> _Dataset excerpt_

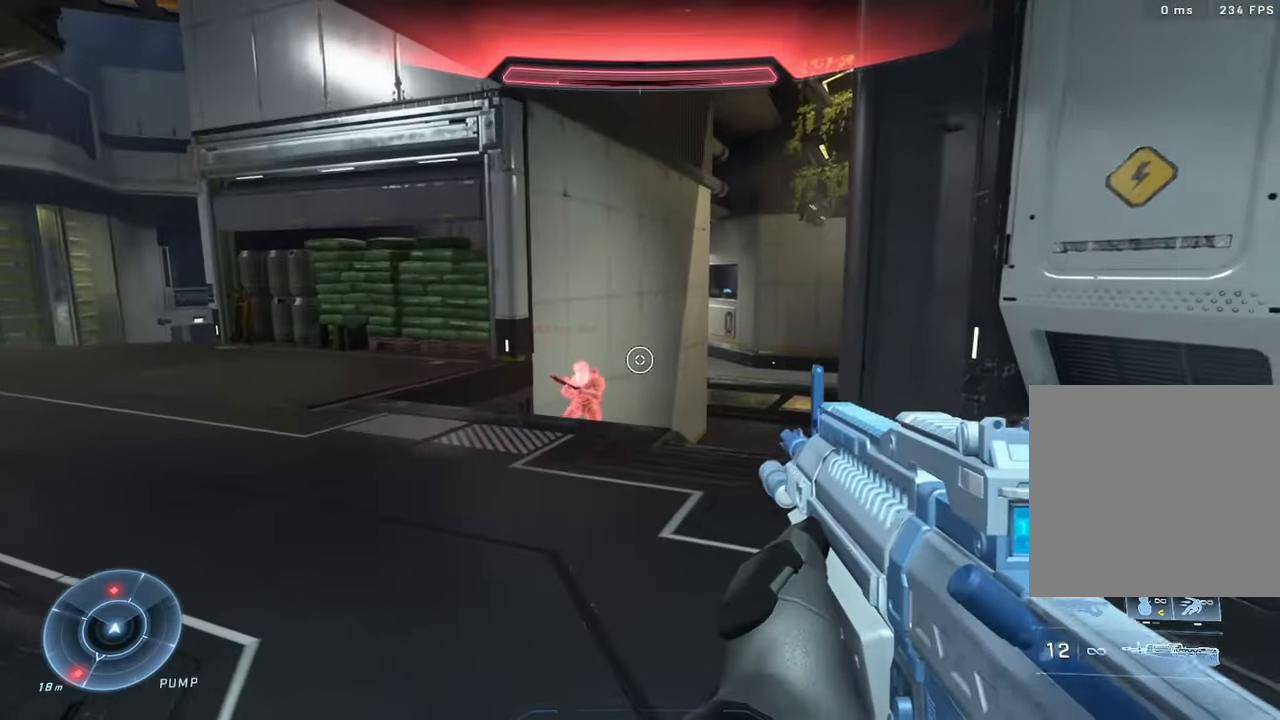
{"dt_ms": 500, "buttons": ["R2"], "left_stick": "right", "right_stick": "right", "events": [[16, "right_stick", "left"], [66, "R2", "down"], [66, "left_stick", "up"], [116, "left_stick", "right"], [133, "right_stick", "right"], [250, "left_stick", "left"], [283, "R2", "up"], [333, "right_stick", "left"], [383, "left_stick", "up"], [400, "R2", "down"], [450, "left_stick", "right"], [466, "right_stick", "right"]]}
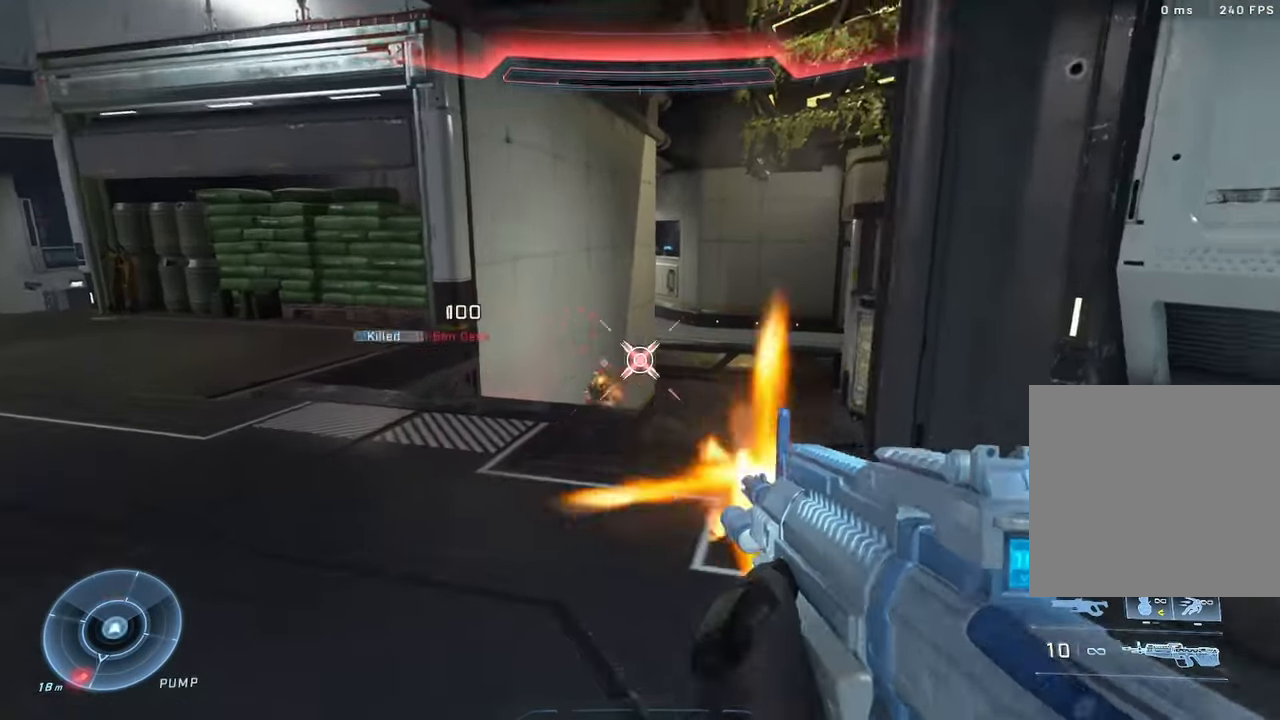
{"dt_ms": 500, "buttons": [], "left_stick": "down-left", "right_stick": "left", "events": [[66, "R2", "up"], [66, "left_stick", "down"], [116, "left_stick", "center"], [133, "right_stick", "left"], [266, "left_stick", "down"], [466, "left_stick", "down-left"]]}
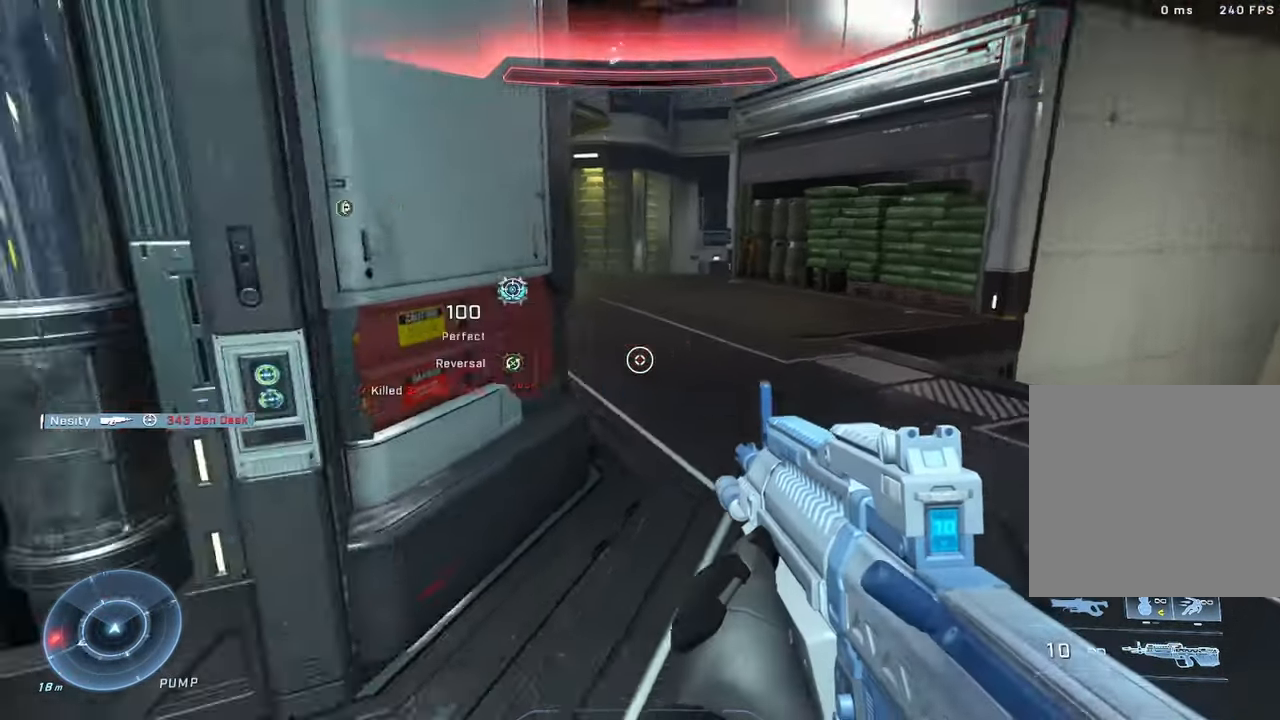
{"dt_ms": 500, "buttons": ["A"], "left_stick": "up-right", "right_stick": "left", "events": [[116, "left_stick", "left"], [266, "left_stick", "up"], [433, "left_stick", "up-right"], [450, "A", "down"]]}
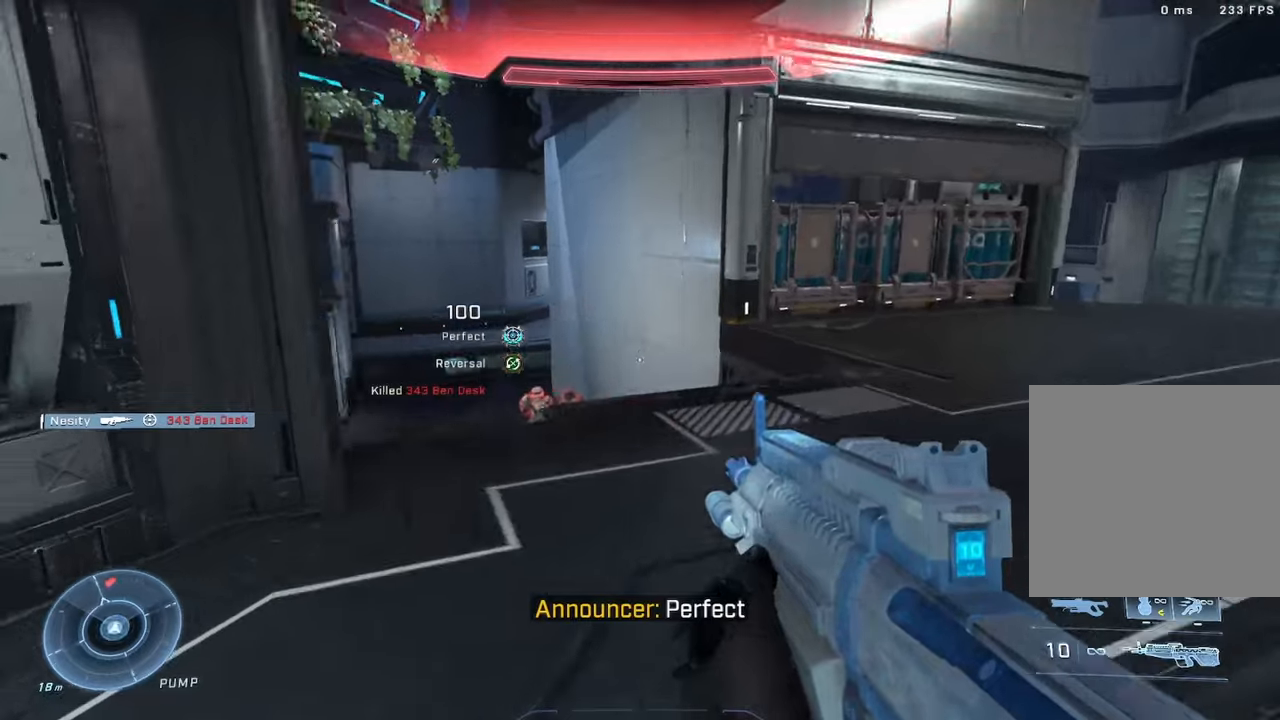
{"dt_ms": 500, "buttons": ["R2"], "left_stick": "up-right", "right_stick": "down-left", "events": [[17, "A", "up"], [50, "L3", "down"], [167, "L3", "up"], [200, "left_stick", "up-left"], [283, "right_stick", "down-left"], [383, "left_stick", "center"], [450, "R2", "down"], [450, "left_stick", "up-right"]]}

> _Exercise details_
Line by line, restate the data above exactly as it stands, minus the pictures.

> _Exercise result_
{"dt_ms": 500, "buttons": ["R2"], "left_stick": "right", "right_stick": "right", "events": [[16, "right_stick", "left"], [66, "R2", "down"], [66, "left_stick", "up"], [116, "left_stick", "right"], [133, "right_stick", "right"], [250, "left_stick", "left"], [283, "R2", "up"], [333, "right_stick", "left"], [383, "left_stick", "up"], [400, "R2", "down"], [450, "left_stick", "right"], [466, "right_stick", "right"]]}
{"dt_ms": 500, "buttons": [], "left_stick": "down-left", "right_stick": "left", "events": [[66, "R2", "up"], [66, "left_stick", "down"], [116, "left_stick", "center"], [133, "right_stick", "left"], [266, "left_stick", "down"], [466, "left_stick", "down-left"]]}
{"dt_ms": 500, "buttons": ["A"], "left_stick": "up-right", "right_stick": "left", "events": [[116, "left_stick", "left"], [266, "left_stick", "up"], [433, "left_stick", "up-right"], [450, "A", "down"]]}
{"dt_ms": 500, "buttons": ["R2"], "left_stick": "up-right", "right_stick": "down-left", "events": [[17, "A", "up"], [50, "L3", "down"], [167, "L3", "up"], [200, "left_stick", "up-left"], [283, "right_stick", "down-left"], [383, "left_stick", "center"], [450, "R2", "down"], [450, "left_stick", "up-right"]]}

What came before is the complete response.